Ultimate version of initial sketch

There were a couple of wrinkles as I alluded to. Since this particular play was being performed in two locations, it needed to be more mobile than most. I decided to build the entire thing with no bigger section than 4×8 feet. We also had a bit of a problem last year with our wall set being a bit wobbly and having to brace behind. The beauty of this design is that it is freestanding, as it was going to be located near the front of the stage.

Most of this is standard wall construction with 2×4 studs, set 16″ on center. The tricky bit was to figure out how to have the door set in the middle of an eight foot section that had to be broken down to two four foot sections. The solution was to set the door in the middle of a four foot section, and make two two foot sections to either side. These could be combined down the road to make a full four foot section if needed. With that design hurdle sorted, construction could begin.

I also decided to spend a few more bucks for a prehung door vs a slab, to make installation easier.
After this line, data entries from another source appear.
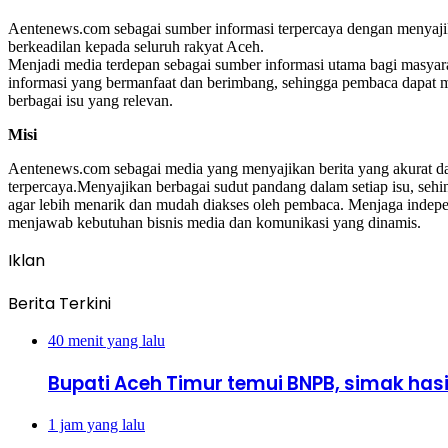
Aentenews.com sebagai sumber informasi terpercaya dengan menyajika
berkeadilan kepada seluruh rakyat Aceh.
Menjadi media terdepan sebagai sumber informasi utama bagi masyar
informasi yang bermanfaat dan berimbang, sehingga pembaca dapat me
berbagai isu yang relevan.
Misi
Aentenews.com sebagai media yang menyajikan berita yang akurat dan
terpercaya.Menyajikan berbagai sudut pandang dalam setiap isu, seh
agar lebih menarik dan mudah diakses oleh pembaca. Menjaga independe
menjawab kebutuhan bisnis media dan komunikasi yang dinamis.
Iklan
Berita Terkini
40 menit yang lalu
Bupati Aceh Timur temui BNPB, simak has
1 jam yang lalu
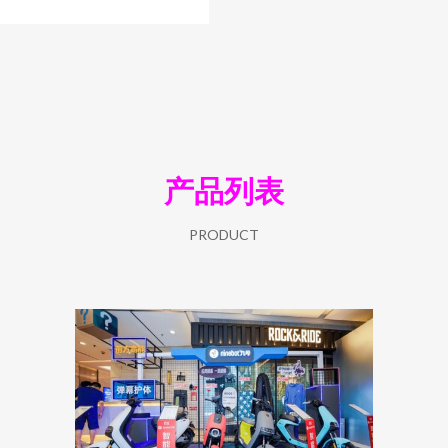
产品列表
PRODUCT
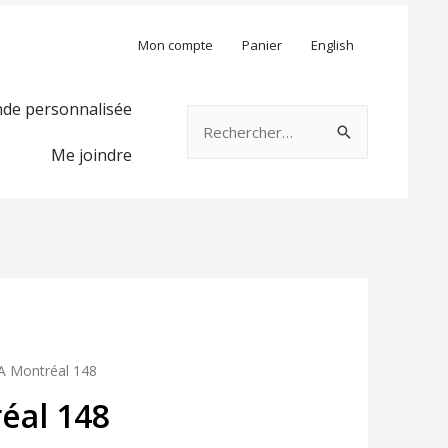
Mon compte
Panier
English
e personnalisée
Rechercher :
Me joindre
 Montréal 148
al 148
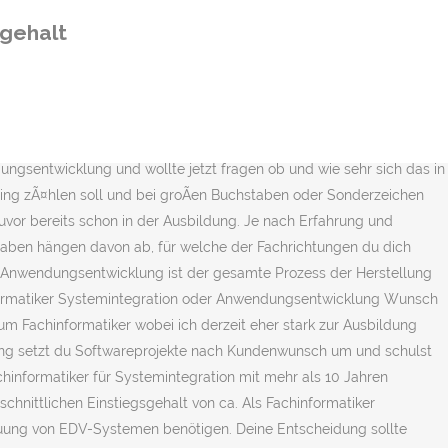
ster. Beide Richtungen haben somit ihre Besonderheiten. Dein Fachinformatiker-Systemintegration-Gehalt liegt bei 1.800 bis 2.500 Euro brutto im Monat. Also ich mach zur Zeit ne Ausbildung Systemintegration. Programmierer sind doch gesuchte Leute? Mit dem azubister-Newsletter bleibst du immer auf dem Laufenden rund um Unser Quikcheck zeigt dir die wichtigsten Punkte im Ãberblick. Während der Ausbildung oder im Verlauf deines Studiums entscheidest du dich für eine der beiden Fachrichtungen und spezialisierst dich auf Systemintegration oder auf Anwendungsentwicklung. Gehalt. Systemintegration oder Anwendungsentwicklung? Schau dir unsere Bewerbungstipps an und schreib uns, warum du Fachinformatiker/in in unserer Berufsgenossenschaft werden möchtest und wodurch du dich für das Berufsbild qualifizierst.. Du passt zu uns, wenn du die Voraussetzungen für die Ausbildung bzw. Also ich mache zur Zeit eine Ausbildung als Systemintegrator und programmiere nur, was ich schon alles auf die Beine in der Firma gestellt habe *selberlos*. Fachinformatiker werden verstÃ¤rkt gesucht. Um den Abschluss Fachinformatiker – Fachrichtung Anwendungsentwicklung oder Fachinformatiker – Fachrichtung Systemintegration zu erlangen, legst Du vor der IHK eine Prüfung ab. Der Unterschied Fachinformatiker Anwendungsentwicklung und Systemintegration liegt somit vereinfacht dargestellt darin: in der Anwendungsentwicklung arbeitest du mehr mit Software, wobei du mit Schwerpunkt Systemintegration eher mit Hardware zu tun hast. Wir suchen einen Fachinformatiker – Systemintegration oder Anwendungsentwicklung (m/w/d) zur… Sehen Sie sich dieses und … Nachdem die Lehre erfolgreich absolviert und alle Prüfungen bestanden wurden, gibt es fortan auch das erste richtige Gehalt zum Einstieg. Und mich reizt es jetzt, seine Stelle zu besetzen, hab aber noch Zweifel. Leider sind allgemeingültige Aussagen für dein Einkommen als Fachinformatiker für Anwendungsentwicklung in Ausbildung und Beruf nicht möglich. Im dritten Lehrjahr verdienst du zwischen 1.080 und 1.110 Euro. Das durchschnittliche Einstiegsgehalt liegt beim Berufseinstieg zwischen 2000 … Wenn IT- /Computer-LÃ¶sungen geplant und umgesetzt werden mÃ¼ssen, sind sie gefragt. Ich hab mir meinen Pc selber zusammengebaut und kann ein bisschen Hardware, hab aber auch schon kleine Seiten mit PHP, HTML und CSS programmiert und sorge für Freunde auf einen Windows Server mit Version 2008. Unterschied Fachinformatiker Anwendungsentwicklung und Systemintegration. Ich kann mich nicht entscheiden, mich als Systemintegration oder Anwendungsentwicklung als Fachinformatiker zu bewerben. Unser Quikcheck zeigt dir alle wichtigen Punkte rund um den Fachinformatiker auf einen Blick. Während der Ausbildung oder im Verlauf deines Studiums entscheidest du dich für eine der beiden Fachrichtungen und spezialisierst dich auf Systemintegration oder auf Anwendungsentwicklung. Um antworten zu kÃ¶nnen musst du eingeloggt sein. Da sich Programmiersprachen und Bediensysteme stÃ¤ndig Ã¤ndern und weiterentwickeln, musst du hier immer auf dem neuesten Stand sein. Jobs-regional erklärt dir auf dieser Seite wie viel du in deiner Ausbildung zum Fachinformatiker für Systemi
gehalt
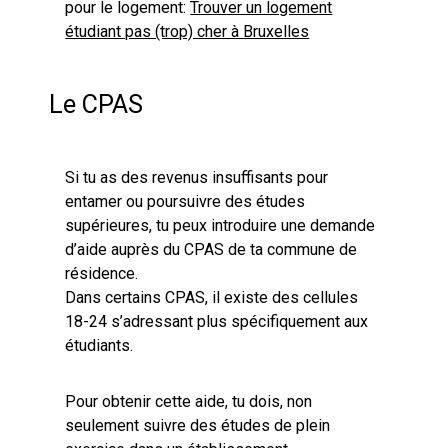
pour le logement:
Trouver un logement
étudiant pas (trop) cher à Bruxelles
Le CPAS
Si tu as des revenus insuffisants pour
entamer ou poursuivre des études
supérieures, tu peux introduire une demande
d’aide auprès du CPAS de ta commune de
résidence.
Dans certains CPAS, il existe des cellules
18-24 s’adressant plus spécifiquement aux
étudiants.
Pour obtenir cette aide, tu dois, non
seulement suivre des études de plein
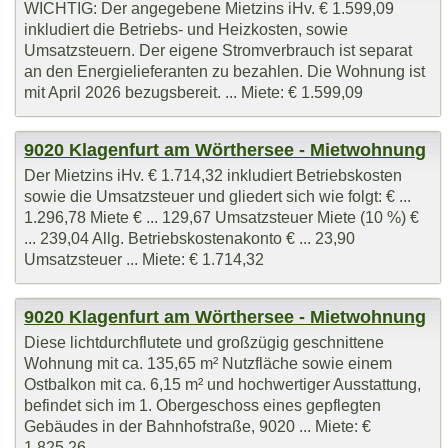
WICHTIG: Der angegebene Mietzins iHv. € 1.599,09
inkludiert die Betriebs- und Heizkosten, sowie
Umsatzsteuern. Der eigene Stromverbrauch ist separat
an den Energielieferanten zu bezahlen. Die Wohnung ist
mit April 2026 bezugsbereit. ... Miete: € 1.599,09
9020 Klagenfurt am Wörthersee - Mietwohnung
Der Mietzins iHv. € 1.714,32 inkludiert Betriebskosten
sowie die Umsatzsteuer und gliedert sich wie folgt: € ...
1.296,78 Miete € ... 129,67 Umsatzsteuer Miete (10 %) €
... 239,04 Allg. Betriebskostenakonto € ... 23,90
Umsatzsteuer ... Miete: € 1.714,32
9020 Klagenfurt am Wörthersee - Mietwohnung
Diese lichtdurchflutete und großzügig geschnittene
Wohnung mit ca. 135,65 m² Nutzfläche sowie einem
Ostbalkon mit ca. 6,15 m² und hochwertiger Ausstattung,
befindet sich im 1. Obergeschoss eines gepflegten
Gebäudes in der Bahnhofstraße, 9020 ... Miete: €
1.825,26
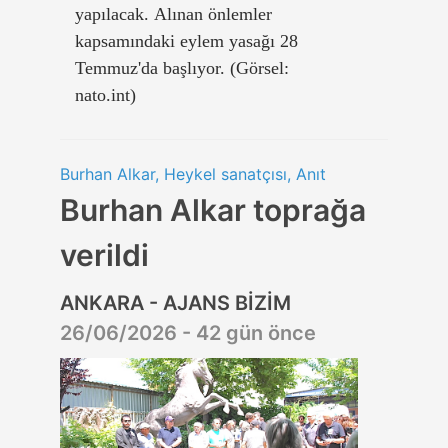
yapılacak. Alınan önlemler
kapsamındaki eylem yasağı 28
Temmuz'da başlıyor. (Görsel:
nato.int)
Burhan Alkar, Heykel sanatçısı, Anıt
Burhan Alkar toprağa
verildi
ANKARA - AJANS BİZİM
26/06/2026 - 42 gün önce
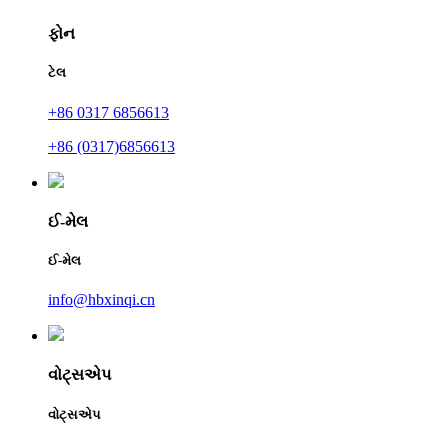
ફોન
ટેલ
+86 0317 6856613
+86 (0317)6856613
ઈ-મેલ
ઈ-મેલ
info@hbxinqi.cn
વોટ્સએપ
વોટ્સએપ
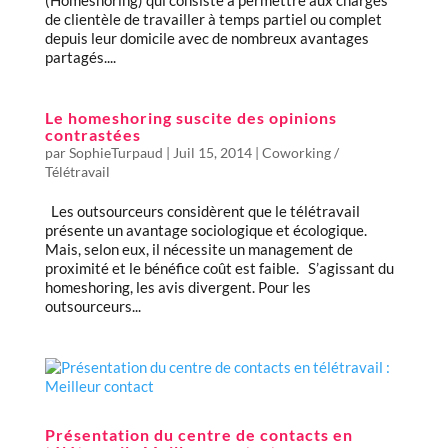
(Homeshoring) qui consiste à permettre aux chargés
de clientèle de travailler à temps partiel ou complet
depuis leur domicile avec de nombreux avantages
partagés....
Le homeshoring suscite des opinions
contrastées
par
SophieTurpaud
|
Juil 15, 2014
|
Coworking /
Télétravail
Les outsourceurs considèrent que le télétravail
présente un avantage sociologique et écologique.
Mais, selon eux, il nécessite un management de
proximité et le bénéfice coût est faible. S’agissant du
homeshoring, les avis divergent. Pour les
outsourceurs...
Présentation du centre de contacts en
I made the exterior frame of the panel, then placed the door in the middle, and inserted studs to fit. No header necessary because it didn’t need to support a roof. All of this was dead simple. With the door panel done, i proceeded to make the other two panels. The porch floor was standard, and the wall wings had two extra studs where I would need to then split it.

I decided to use the same panels on my shop to cover the walls, turned horizontal. These are redwood-look panels that are exclusive to Home Depot IIRC. These soak up less paint than T1-11 siding, and are slightly cheaper. With the TSC 55, it was super simple to make all the cuts needed, including cutting out a “U” to fit around the door and under the door trim. I also did one on the leading side stud, so it seemed to wrap around the side.

The side porch supports were fairly simple. A 2×4 to attach to the wall, a 4×4 as the front post, and a few 2x4s made up to look like the ends of the porch. I used Sketchup and the HKC to accurately cut cross supports. It was absolutely brilliant to do, and super accurate.

The next thing to do was to mock it up so that I could see how it all turned out. This involved me setting the entire thing up myself, which was also useful: it validated my mobility concept. Here is a later picture of the mock after everything was painted. The sides of the porch are attached to the wings and the porch floor by long screws, and it made everything very sturdy. I did end up with some small gaps where the wings attached though.

I did have one more piece to build, a roof peak. It needed to be open to allow the stage lights to not create too many shadows, so I did something simple to create the effect. It is three 2x4s on an approximate 30° gable. These cuts were accomplished with the HKC, and secured with screws. I got a perfect connection on the miters. I designed it to sit on top of the porch sides, but the bottom piece to sit between. This allowed me to get the piece up onto the porch sides without assistance if needed, then pull everything together with screws. I also made some decorative 45° supports for the top of the porch. Unfortunately I didn’t have a chance to mock this up before it was to be delivered.

It all turned out well, as evidenced by the header image. We delivered the set Sunday night, and installed it Monday before the play. After the first showing, we took it to the other performance location and had it set up in ten minutes. It came down just as fast the final time.

The only issue came to be was the door expanded a bit due to humidity and I had to plane quite a bit for the door to close properly. If it didn’t have to work that night, it probably would have reduced down to proper operating width on it’s own, as it closed much better for the subsequent performances.

Also, for the first play performance, we had a gap at one end of the stage that could have been a safety hazard. Without the benefit of a tape measure, I had to guess what size the gap was. I came up with the idea within a few minutes, and by the next evening had the solution. These were simple boxes that I would cover with cutoffs from the paneling. The size wasn’t too bad.